AVAILABLE DATA -
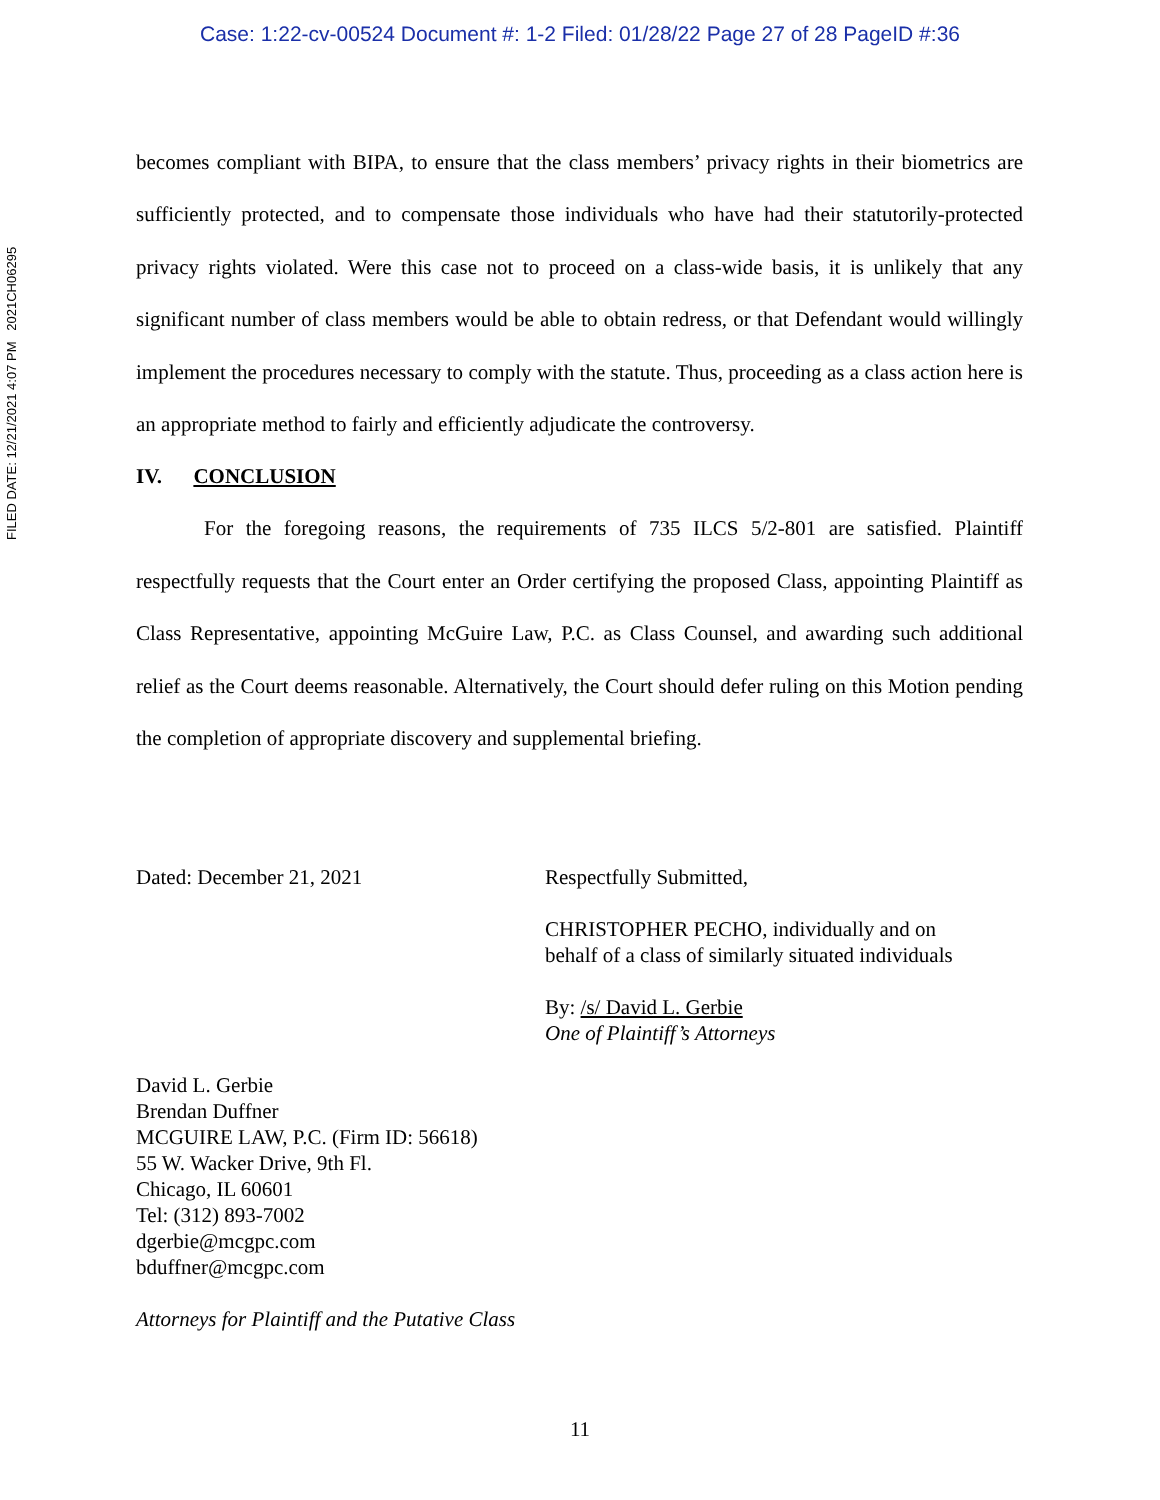Case: 1:22-cv-00524 Document #: 1-2 Filed: 01/28/22 Page 27 of 28 PageID #:36
FILED DATE: 12/21/2021 4:07 PM 2021CH06295
becomes compliant with BIPA, to ensure that the class members’ privacy rights in their biometrics are sufficiently protected, and to compensate those individuals who have had their statutorily-protected privacy rights violated. Were this case not to proceed on a class-wide basis, it is unlikely that any significant number of class members would be able to obtain redress, or that Defendant would willingly implement the procedures necessary to comply with the statute. Thus, proceeding as a class action here is an appropriate method to fairly and efficiently adjudicate the controversy.
IV. CONCLUSION
For the foregoing reasons, the requirements of 735 ILCS 5/2-801 are satisfied. Plaintiff respectfully requests that the Court enter an Order certifying the proposed Class, appointing Plaintiff as Class Representative, appointing McGuire Law, P.C. as Class Counsel, and awarding such additional relief as the Court deems reasonable. Alternatively, the Court should defer ruling on this Motion pending the completion of appropriate discovery and supplemental briefing.
Dated: December 21, 2021 Respectfully Submitted,
CHRISTOPHER PECHO, individually and on
behalf of a class of similarly situated individuals
By: /s/ David L. Gerbie
One of Plaintiff’s Attorneys
David L. Gerbie
Brendan Duffner
MCGUIRE LAW, P.C. (Firm ID: 56618)
55 W. Wacker Drive, 9th Fl.
Chicago, IL 60601
Tel: (312) 893-7002
dgerbie@mcgpc.com
bduffner@mcgpc.com
Attorneys for Plaintiff and the Putative Class
11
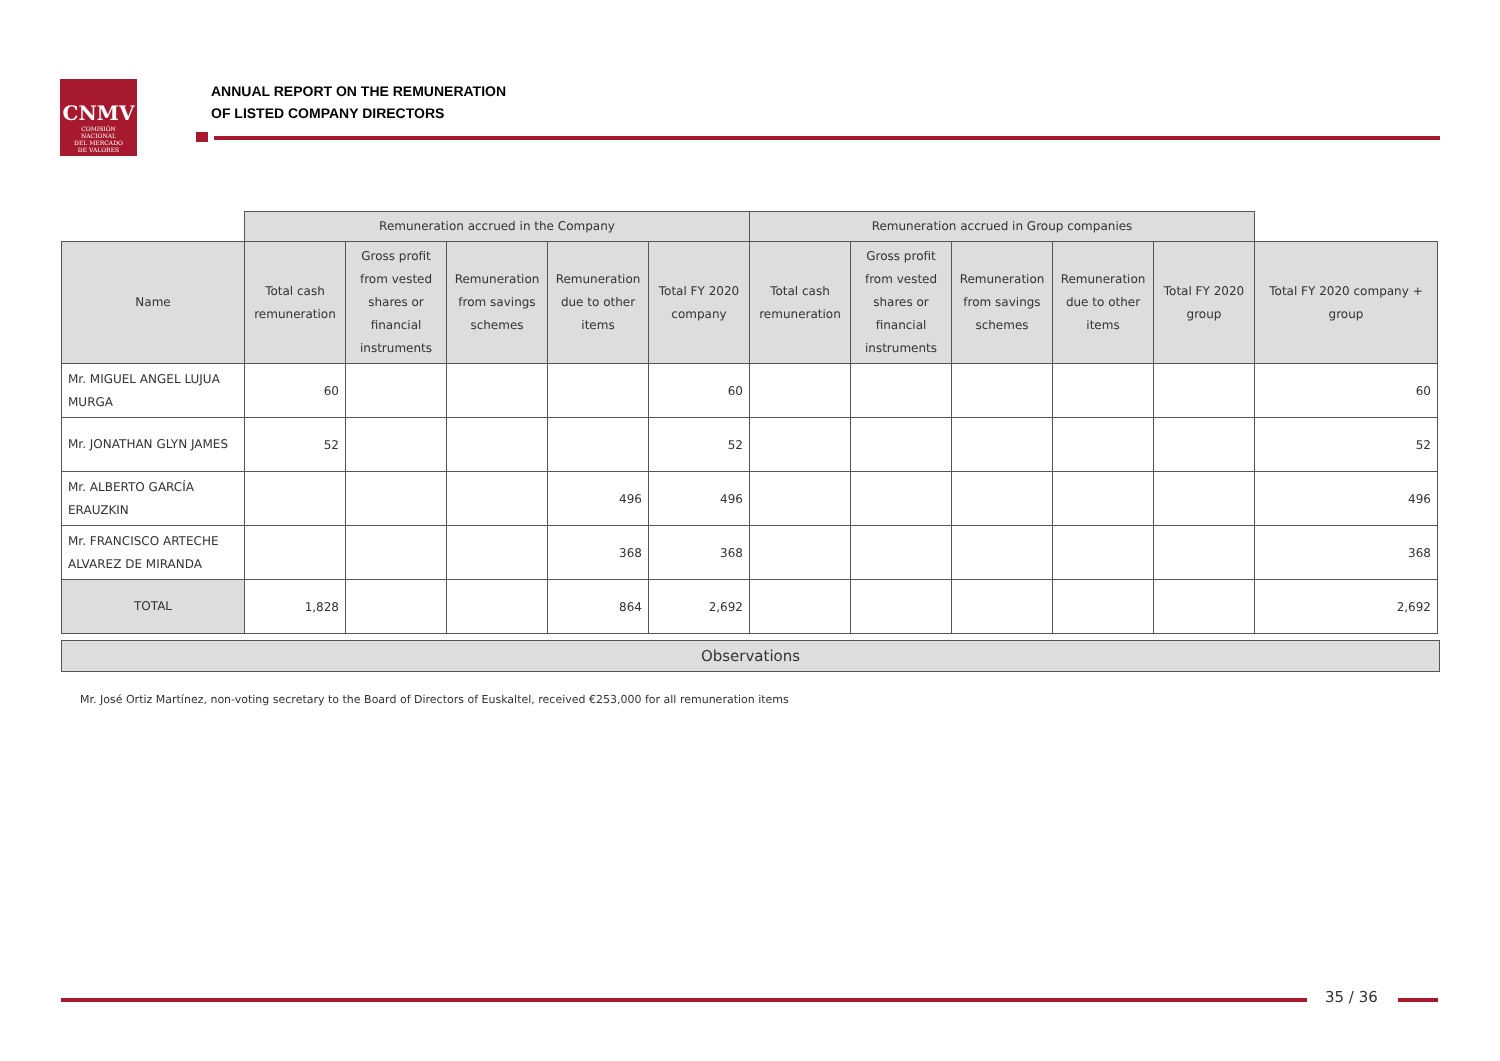CNMV
COMISIÓN
NACIONAL
DEL MERCADO
DE VALORES
ANNUAL REPORT ON THE REMUNERATION
OF LISTED COMPANY DIRECTORS
| | Remuneration accrued in the Company | | | | | Remuneration accrued in Group companies | | | | | |
| --- | --- | --- | --- | --- | --- | --- | --- | --- | --- | --- | --- |
| Name | Total cash remuneration | Gross profit from vested shares or financial instruments | Remuneration from savings schemes | Remuneration due to other items | Total FY 2020 company | Total cash remuneration | Gross profit from vested shares or financial instruments | Remuneration from savings schemes | Remuneration due to other items | Total FY 2020 group | Total FY 2020 company + group |
| Mr. MIGUEL ANGEL LUJUA MURGA | 60 | | | | 60 | | | | | | 60 |
| Mr. JONATHAN GLYN JAMES | 52 | | | | 52 | | | | | | 52 |
| Mr. ALBERTO GARCÍA ERAUZKIN | | | | 496 | 496 | | | | | | 496 |
| Mr. FRANCISCO ARTECHE ALVAREZ DE MIRANDA | | | | 368 | 368 | | | | | | 368 |
| TOTAL | 1,828 | | | 864 | 2,692 | | | | | | 2,692 |
Observations
Mr. José Ortiz Martínez, non-voting secretary to the Board of Directors of Euskaltel, received €253,000 for all remuneration items
35 / 36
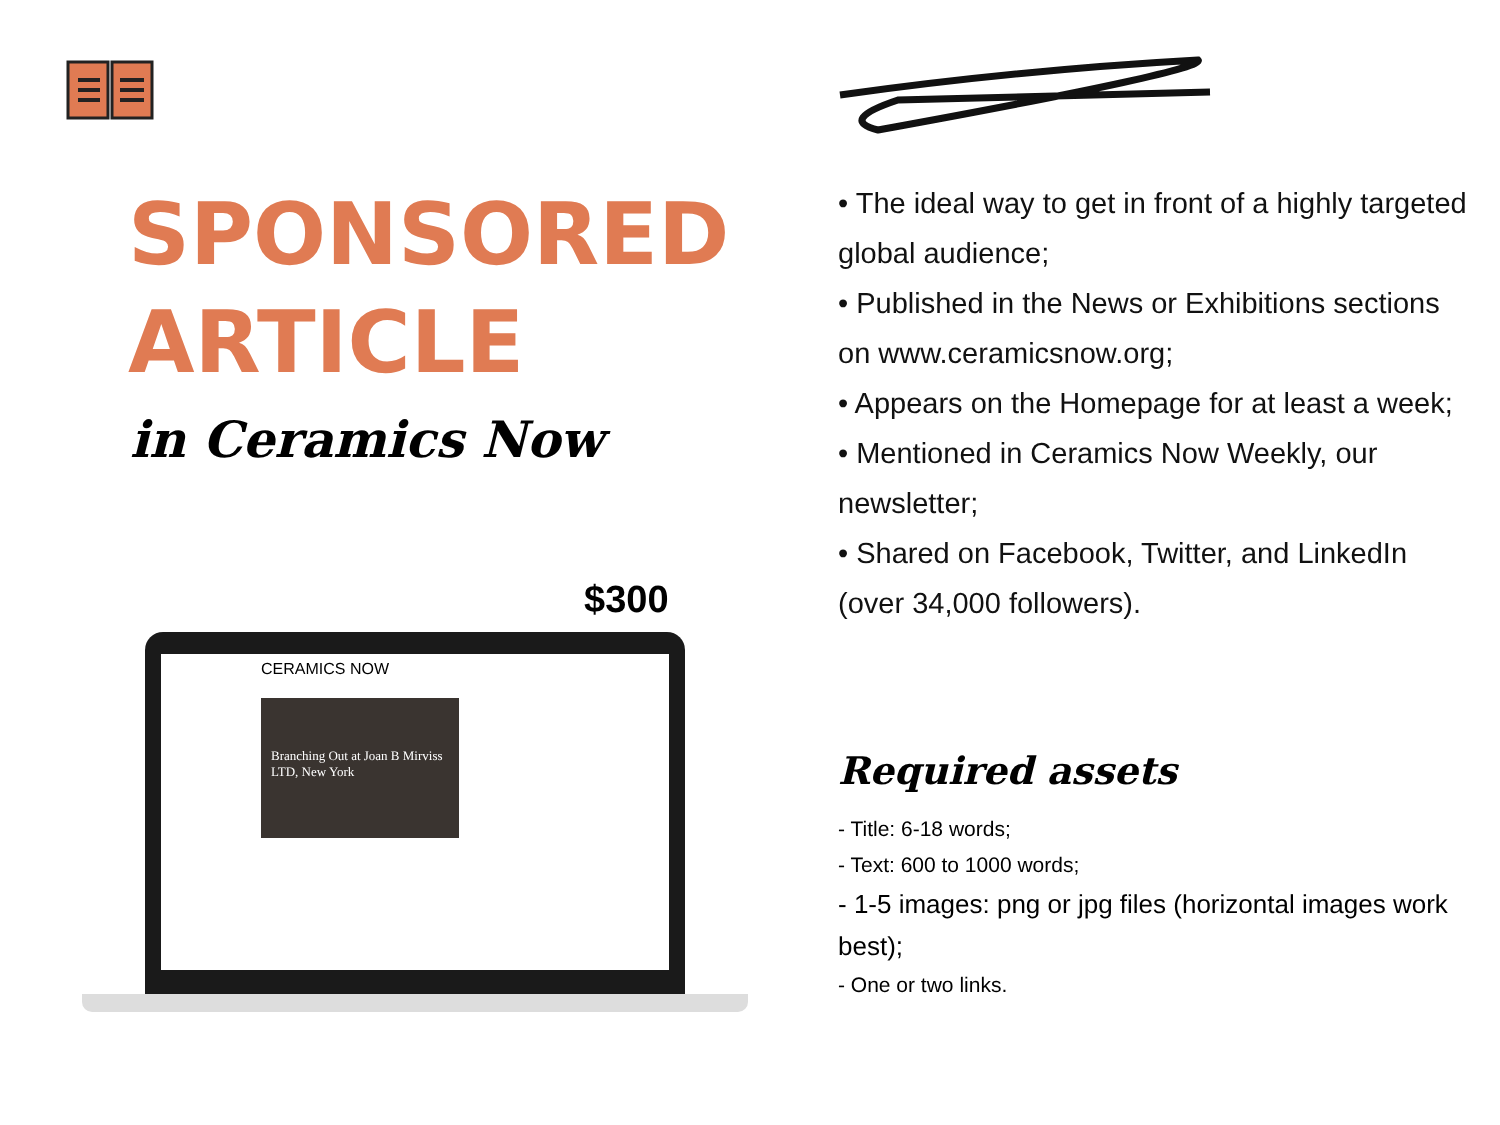SPONSORED
ARTICLE
in Ceramics Now
$300
CERAMICS NOW
Branching Out at Joan B Mirviss LTD, New York
• The ideal way to get in front of a highly targeted global audience;
• Published in the News or Exhibitions sections on www.ceramicsnow.org;
• Appears on the Homepage for at least a week;
• Mentioned in Ceramics Now Weekly, our newsletter;
• Shared on Facebook, Twitter, and LinkedIn (over 34,000 followers).
Required assets
- Title: 6-18 words;
- Text: 600 to 1000 words;
- 1-5 images: png or jpg files (horizontal images work best);
- One or two links.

WORK INSTRUCTION - Reply with one number only, the count of lines above that hold the string "mcgpc".

TASK ANSWER - 2